Therapist Corner: Making Generous Assumptions Towards Difficult People
Hello, my name is Keith Haar, and I am a therapist and supervisor here at Kids in the Middle. I want to talk a little about how we perceive and manage those difficult people in our lives.
True or False: There are people in your life whose main goal (at least some of the time) is to get under your skin. If you answered ‘False,’ good for you! You’ve learned to set boundaries with folks and have kept toxic people out of your life. Now, for the other 99% of us who answered ‘True,’ I want you to picture one such person. Picture in your mind that one person who loves to bother you. Someone who acts clueless on purpose because they know it gets a rise out of you. Feel that heat rising in your body? Notice your brow furrowing and your face tightening? That feeling is resentment. And resentment is an immense feeling.

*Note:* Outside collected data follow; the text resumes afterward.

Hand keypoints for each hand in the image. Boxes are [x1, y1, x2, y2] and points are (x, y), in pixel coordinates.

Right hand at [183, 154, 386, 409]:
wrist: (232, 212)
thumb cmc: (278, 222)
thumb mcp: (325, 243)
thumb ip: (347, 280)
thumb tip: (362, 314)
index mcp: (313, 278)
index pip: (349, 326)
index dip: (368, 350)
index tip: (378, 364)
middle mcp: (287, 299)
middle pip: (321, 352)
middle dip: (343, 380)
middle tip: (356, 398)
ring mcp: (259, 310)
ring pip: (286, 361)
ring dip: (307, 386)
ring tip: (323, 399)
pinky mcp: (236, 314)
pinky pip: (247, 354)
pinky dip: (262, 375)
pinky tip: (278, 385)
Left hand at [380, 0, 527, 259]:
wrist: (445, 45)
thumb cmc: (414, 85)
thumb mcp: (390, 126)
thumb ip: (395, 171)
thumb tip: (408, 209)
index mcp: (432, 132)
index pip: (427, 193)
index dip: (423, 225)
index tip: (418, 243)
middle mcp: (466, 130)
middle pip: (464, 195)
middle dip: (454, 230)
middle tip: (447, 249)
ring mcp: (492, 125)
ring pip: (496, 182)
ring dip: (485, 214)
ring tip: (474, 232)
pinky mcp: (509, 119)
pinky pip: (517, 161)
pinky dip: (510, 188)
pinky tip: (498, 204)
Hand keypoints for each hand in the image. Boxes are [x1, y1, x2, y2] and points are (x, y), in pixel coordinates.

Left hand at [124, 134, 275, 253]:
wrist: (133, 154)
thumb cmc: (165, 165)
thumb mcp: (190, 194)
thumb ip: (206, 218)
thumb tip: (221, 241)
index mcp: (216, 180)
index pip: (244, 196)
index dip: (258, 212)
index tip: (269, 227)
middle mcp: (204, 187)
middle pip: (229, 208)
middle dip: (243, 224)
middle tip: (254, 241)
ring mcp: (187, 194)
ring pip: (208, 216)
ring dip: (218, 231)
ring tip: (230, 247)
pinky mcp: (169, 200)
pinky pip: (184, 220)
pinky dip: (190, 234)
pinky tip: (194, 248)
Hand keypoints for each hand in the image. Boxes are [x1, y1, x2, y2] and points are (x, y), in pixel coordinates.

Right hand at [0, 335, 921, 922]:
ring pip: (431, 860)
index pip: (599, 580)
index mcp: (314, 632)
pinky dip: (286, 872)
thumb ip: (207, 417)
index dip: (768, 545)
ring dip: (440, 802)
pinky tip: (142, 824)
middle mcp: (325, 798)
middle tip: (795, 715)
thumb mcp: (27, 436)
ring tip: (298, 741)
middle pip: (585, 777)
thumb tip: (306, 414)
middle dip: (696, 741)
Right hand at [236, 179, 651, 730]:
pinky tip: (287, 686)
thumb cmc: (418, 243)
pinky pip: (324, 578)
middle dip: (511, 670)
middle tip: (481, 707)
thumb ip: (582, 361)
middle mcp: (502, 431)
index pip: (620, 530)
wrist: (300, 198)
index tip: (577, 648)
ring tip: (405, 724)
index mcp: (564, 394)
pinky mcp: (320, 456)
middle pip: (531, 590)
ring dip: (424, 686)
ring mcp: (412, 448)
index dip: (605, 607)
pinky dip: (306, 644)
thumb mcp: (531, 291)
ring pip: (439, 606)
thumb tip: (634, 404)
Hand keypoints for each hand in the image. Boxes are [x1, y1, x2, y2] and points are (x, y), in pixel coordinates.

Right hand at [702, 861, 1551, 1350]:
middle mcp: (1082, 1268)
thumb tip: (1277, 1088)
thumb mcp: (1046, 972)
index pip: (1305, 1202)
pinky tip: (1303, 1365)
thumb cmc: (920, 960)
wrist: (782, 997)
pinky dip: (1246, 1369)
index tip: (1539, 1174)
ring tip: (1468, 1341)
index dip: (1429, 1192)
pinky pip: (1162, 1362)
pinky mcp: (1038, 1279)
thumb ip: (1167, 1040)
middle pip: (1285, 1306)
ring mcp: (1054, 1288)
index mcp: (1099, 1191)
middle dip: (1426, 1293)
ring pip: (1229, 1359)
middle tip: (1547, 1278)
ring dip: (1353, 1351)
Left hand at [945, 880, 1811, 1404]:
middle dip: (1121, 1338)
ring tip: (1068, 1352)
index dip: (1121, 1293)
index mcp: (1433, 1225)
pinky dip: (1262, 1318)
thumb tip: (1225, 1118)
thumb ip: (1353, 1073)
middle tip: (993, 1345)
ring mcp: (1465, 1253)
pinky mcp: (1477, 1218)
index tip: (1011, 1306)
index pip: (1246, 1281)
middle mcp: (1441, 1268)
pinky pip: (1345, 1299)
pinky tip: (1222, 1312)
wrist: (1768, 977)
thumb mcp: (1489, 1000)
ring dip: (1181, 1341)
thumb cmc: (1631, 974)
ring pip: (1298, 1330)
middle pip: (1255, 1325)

A simple web search gives us a pretty intense definition of resentment: Bitter indignation at being mistreated. The article “Resentment and Forgiveness” from the University of New Hampshire states, “To experience resentment is to relive an offense that injured you in the past.” In other words, resentment is a backpack full of bricks, and it’s one that many of us wear day in and day out. Today, I invite you to take that backpack off.
When you have people who are, as Brené Brown puts it, “sucking on purpose just to tick me off,” it’s natural to feel resentment. But what if they’re actually trying the best they can? I work with many co-parents who would scoff at this idea (and often for a good reason). Still, I encourage you to give it a try. Picture that person from above again and ask yourself if they might be doing the best they know how. I know; they probably aren’t. They probably have done you wrong and do not deserve to have such a generous assumption made towards them. But here’s the kicker: our kind thoughts are completely selfish. They may not deserve the benefit of the doubt, but you deserve the benefit of not having to carry that backpack around all day! We become lighter when we allow ourselves to shed the extra weight of our animosity.
When we accept that our co-parent might be trying, we open ourselves up to a path forward – a path toward a better life for ourselves and our children. A struggle I see all too often with the kids I work with is the internal struggle between the innate love they have for their parents and the hurtful things they hear about them. Parents who are stuck in their pain often implicitly pass on their ideas about their co-parent to their children, affecting their image and relationship with that parent. So, to help make sure your feelings about your co-parent don’t influence your children’s vision of them, I offer you these tips:
- If you don’t have anything nice to say about your co-parent, don’t say anything at all.
- Be willing to point out your co-parent’s strengths (e.g., “Let’s call mom for help with this homework. She’s very good at math.”).
- Follow The Warshak Test to help you differentiate between bothering and harmful co-parent behaviors.
- Seek your own space to tell your story. Kids in the Middle offers counseling services for adults trying to support their children and their emotional health.
To the folks out there that find themselves struggling with resentment, I want you to know: Your pain is real. Your anger is justified. And you don’t have to carry that around with you forever. You don’t deserve to carry that around with you. I encourage you to try it every once in a while. See what it’s like to make these generous assumptions about the difficult people in our lives.